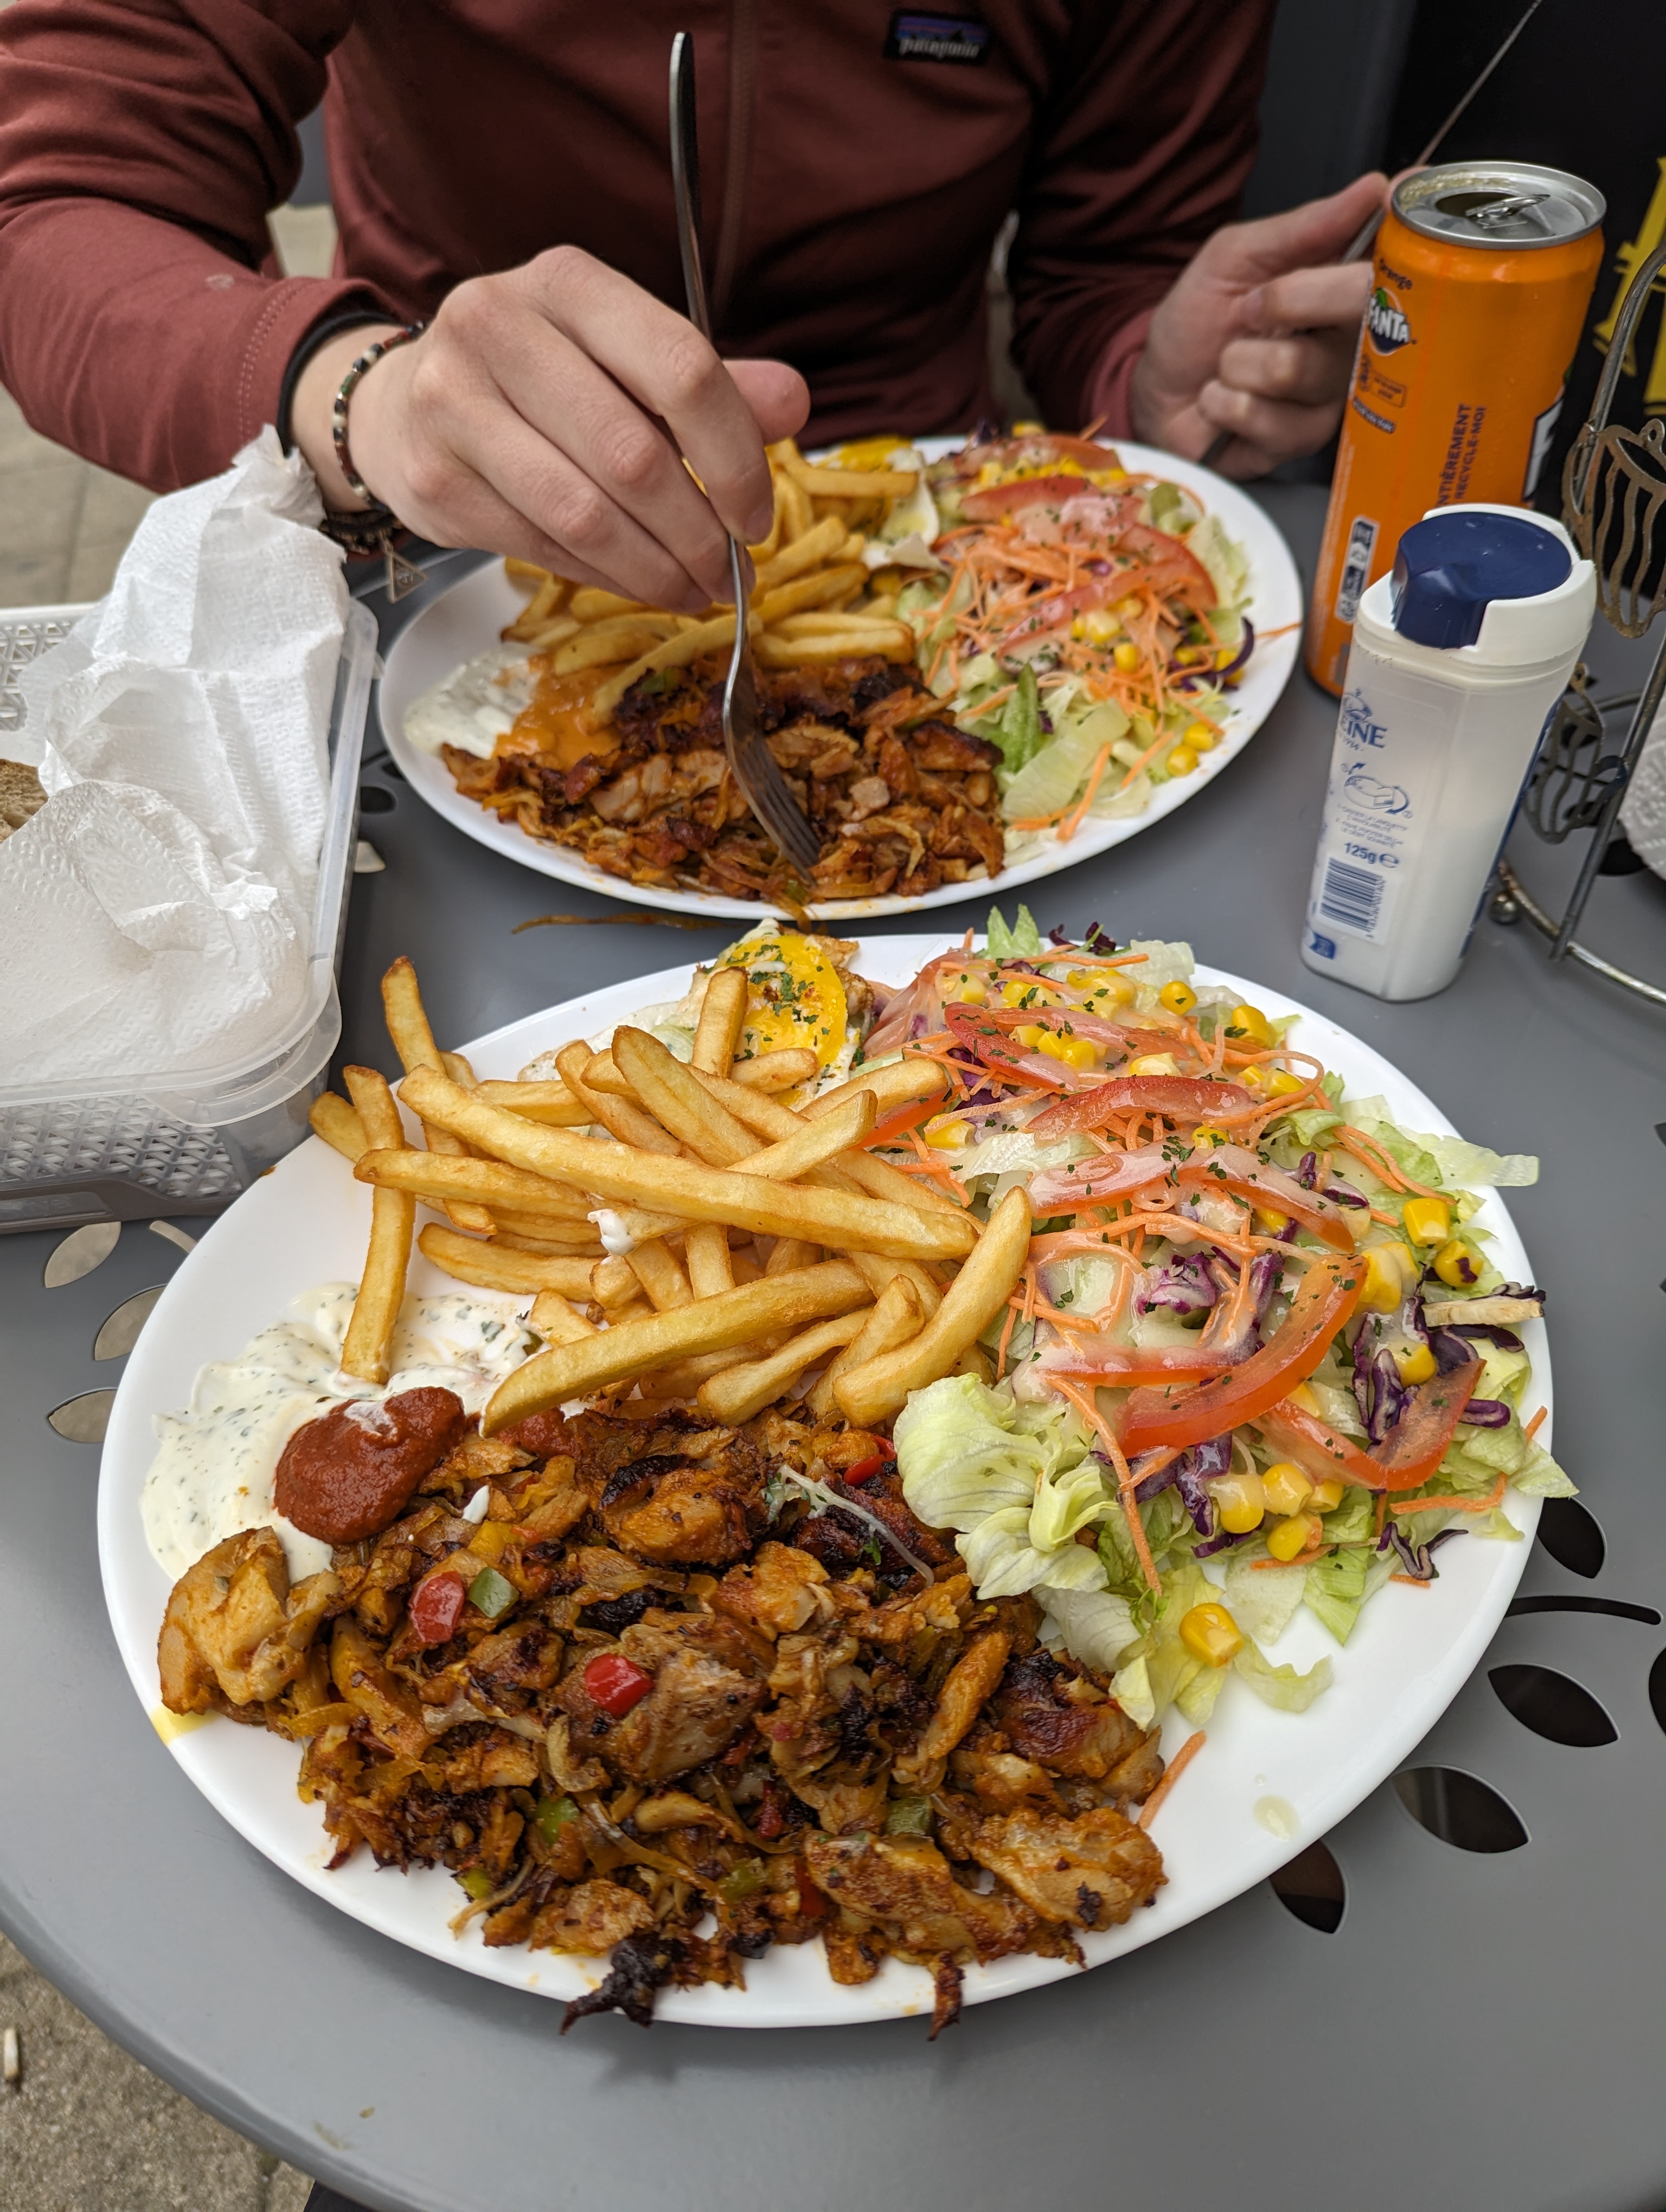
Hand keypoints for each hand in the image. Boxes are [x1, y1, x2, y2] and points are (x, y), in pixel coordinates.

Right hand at [290, 247, 808, 609]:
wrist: (404, 403)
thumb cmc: (537, 381)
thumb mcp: (622, 358)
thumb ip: (708, 382)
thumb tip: (794, 403)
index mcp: (567, 282)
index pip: (681, 367)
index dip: (735, 455)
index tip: (757, 515)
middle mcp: (499, 325)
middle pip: (634, 454)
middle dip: (698, 532)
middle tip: (731, 572)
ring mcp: (455, 402)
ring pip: (586, 513)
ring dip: (655, 569)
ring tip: (694, 590)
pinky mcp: (435, 478)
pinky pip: (543, 547)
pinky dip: (604, 577)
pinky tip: (636, 583)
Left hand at [1130, 172, 1388, 478]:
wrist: (1155, 391)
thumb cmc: (1198, 323)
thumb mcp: (1235, 257)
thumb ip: (1303, 227)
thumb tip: (1374, 188)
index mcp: (1343, 288)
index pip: (1397, 261)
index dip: (1398, 242)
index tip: (1385, 212)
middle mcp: (1351, 342)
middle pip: (1361, 308)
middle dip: (1288, 300)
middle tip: (1250, 310)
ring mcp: (1330, 397)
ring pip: (1299, 368)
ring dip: (1240, 362)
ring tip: (1226, 366)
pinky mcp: (1302, 443)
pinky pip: (1271, 419)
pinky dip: (1226, 403)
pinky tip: (1220, 402)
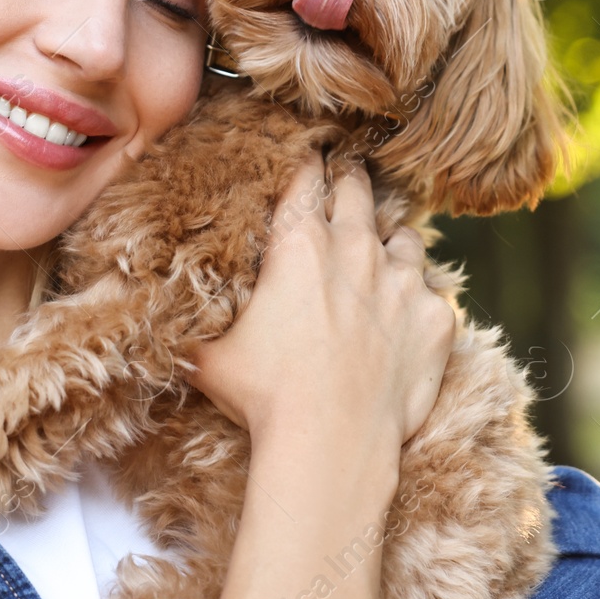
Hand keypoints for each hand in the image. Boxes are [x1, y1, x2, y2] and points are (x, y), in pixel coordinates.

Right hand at [185, 151, 455, 449]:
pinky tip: (403, 320)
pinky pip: (432, 291)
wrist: (333, 442)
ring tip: (377, 258)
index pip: (305, 174)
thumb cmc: (264, 396)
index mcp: (299, 242)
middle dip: (348, 182)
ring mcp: (404, 281)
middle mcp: (357, 248)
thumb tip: (162, 304)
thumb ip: (197, 315)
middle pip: (358, 188)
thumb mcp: (207, 351)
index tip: (305, 156)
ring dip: (388, 241)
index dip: (304, 162)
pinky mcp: (437, 317)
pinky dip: (418, 299)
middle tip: (342, 184)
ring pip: (404, 235)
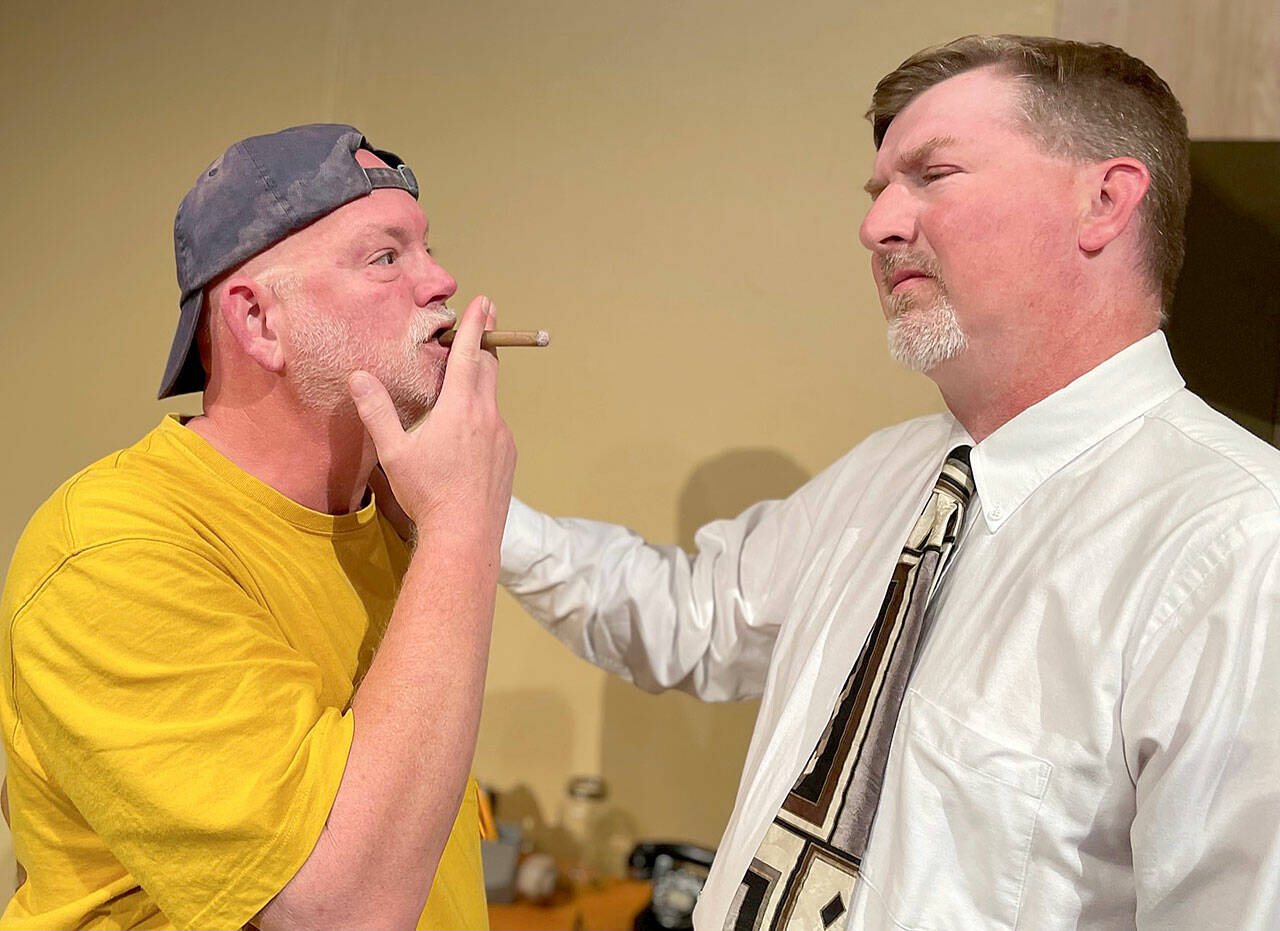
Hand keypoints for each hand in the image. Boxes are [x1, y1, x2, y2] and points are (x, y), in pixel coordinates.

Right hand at [348, 295, 515, 540]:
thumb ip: (377, 411)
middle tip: (485, 320)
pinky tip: (466, 435)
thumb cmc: (428, 493)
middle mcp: (488, 416)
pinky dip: (482, 416)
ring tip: (465, 379)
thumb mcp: (394, 452)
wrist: (466, 535)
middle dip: (485, 342)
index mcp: (461, 407)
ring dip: (481, 383)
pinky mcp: (509, 456)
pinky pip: (495, 426)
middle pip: (489, 368)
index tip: (485, 303)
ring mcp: (503, 436)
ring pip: (492, 399)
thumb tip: (359, 377)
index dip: (477, 326)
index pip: (471, 355)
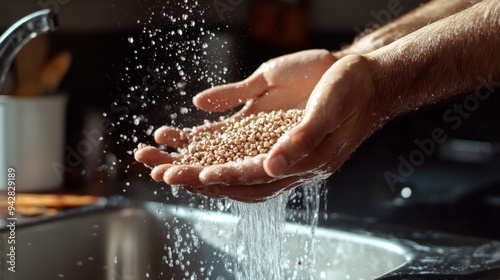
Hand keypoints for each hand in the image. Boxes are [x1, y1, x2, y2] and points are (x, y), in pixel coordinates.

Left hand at [135, 52, 382, 201]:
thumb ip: (301, 140)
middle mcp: (277, 157)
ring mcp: (266, 140)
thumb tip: (270, 166)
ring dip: (188, 157)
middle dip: (192, 175)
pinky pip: (227, 134)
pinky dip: (201, 136)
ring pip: (221, 156)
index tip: (193, 177)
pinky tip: (179, 133)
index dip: (223, 178)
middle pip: (228, 174)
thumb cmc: (351, 95)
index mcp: (297, 163)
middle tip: (157, 173)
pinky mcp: (261, 121)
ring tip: (154, 155)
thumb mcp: (330, 113)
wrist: (360, 79)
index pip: (253, 177)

--- About this exercise ---
Your reply should restate the data above word for word and contain no pictures.

--- The answer ---
Hand keypoints for each hand in the image. Boxes are [x1, y1, x2, y2] and points are (x, y), in pixel coordinates.

Right hand at [290, 247, 808, 609]:
wrist: (404, 403)
thumb cmc: (537, 381)
thumb mcp: (622, 358)
thumb ip: (708, 382)
thumb tip: (794, 403)
index mcp: (567, 282)
index pip: (681, 367)
index dip: (735, 455)
index tip: (757, 515)
middle mcp: (499, 325)
middle pip: (634, 454)
middle dip: (698, 532)
middle tip: (731, 572)
ring mcp: (455, 402)
ring pip: (586, 513)
ring dip: (655, 569)
ring tip: (694, 590)
pinky mcp: (435, 478)
pinky pip: (543, 547)
pinky dip: (604, 577)
pinky tip: (636, 583)
Left hand at [1130, 172, 1388, 478]:
wrist: (1155, 391)
thumb cmc: (1198, 323)
thumb mcp: (1235, 257)
thumb ip: (1303, 227)
thumb tip: (1374, 188)
index mcp: (1343, 288)
index pip: (1397, 261)
index dip: (1398, 242)
index tip: (1385, 212)
middle mcp: (1351, 342)
middle pip: (1361, 308)
middle dip: (1288, 300)
middle tip: (1250, 310)
ring mcp: (1330, 397)
ring pip: (1299, 368)
ring dip: (1240, 362)
ring tip: (1226, 366)
pinky mcp: (1302, 443)
pinky pip: (1271, 419)
pinky dip: (1226, 403)
pinky tip: (1220, 402)
Hand keypoints for each hand in the image. Boxes are [x1, y1, x2, y2] and points are (x, y), in pixel coordinates.

Right hand at [185, 151, 455, 449]:
pinky tip: (403, 320)
pinky pip: (432, 291)
wrist: (333, 442)
ring tip: (377, 258)
index pip: (305, 174)
thumb cmc: (264, 396)
index mcp: (299, 242)
middle dip: (348, 182)
ring mcp: (404, 281)
middle mcp: (357, 248)
thumb tip: (162, 304)
thumb ip: (197, 315)
middle pip: (358, 188)
thumb mcp: (207, 351)
index tip: (305, 156)
ring dip: (388, 241)
index dip: (304, 162)
pinky mcp: (437, 317)
pinky dip: (418, 299)
middle tip: (342, 184)
ring pip: (404, 235)
Hand keypoints for each hand in the image. Boxes are [x1, y1, x2, y2] and points are (x, y), in pixel coordinates.

Right hand at [348, 295, 515, 540]:
thumb ip: (377, 411)
middle tip: (485, 320)
pinky tip: (466, 435)
thumb cmc: (428, 493)
middle mcp: (488, 416)
pinky dip: (482, 416)
ring tip: (465, 379)
thumb mcp: (394, 452)
wrist: (466, 535)
middle dip: (485, 342)
index mcp: (461, 407)
ring dip: (481, 383)
pinky mcp: (509, 456)
pinky pip: (495, 426)
middle pip: (489, 368)
index tip: (485, 303)
ring mcp: (503, 436)
ring pip: (492, 399)
thumb tip: (359, 377)
index dip: (477, 326)
index pip: (471, 355)
Hand keypoints for each hand in the image. Boxes are [x1, y1, x2, y2] and points are (x, y), in pixel coordinates.

Left hand at [135, 52, 382, 201]:
thumb ip: (301, 140)
middle mcp: (277, 157)
ring mcp: (266, 140)
thumb tip: (270, 166)
ring dip: (188, 157)
middle dip: (192, 175)
pinky pip: (227, 134)
pinky dip: (201, 136)
ring pip: (221, 156)
index tip: (193, 177)
pinky tip: (179, 133)
index dip: (223, 178)
middle pip: (228, 174)
thumb cmc: (351, 95)
index mcp: (297, 163)
middle tip: (157, 173)
pinky mcp: (261, 121)
ring tip: (154, 155)
thumb mcp: (330, 113)
wrist: (360, 79)
index pip: (253, 177)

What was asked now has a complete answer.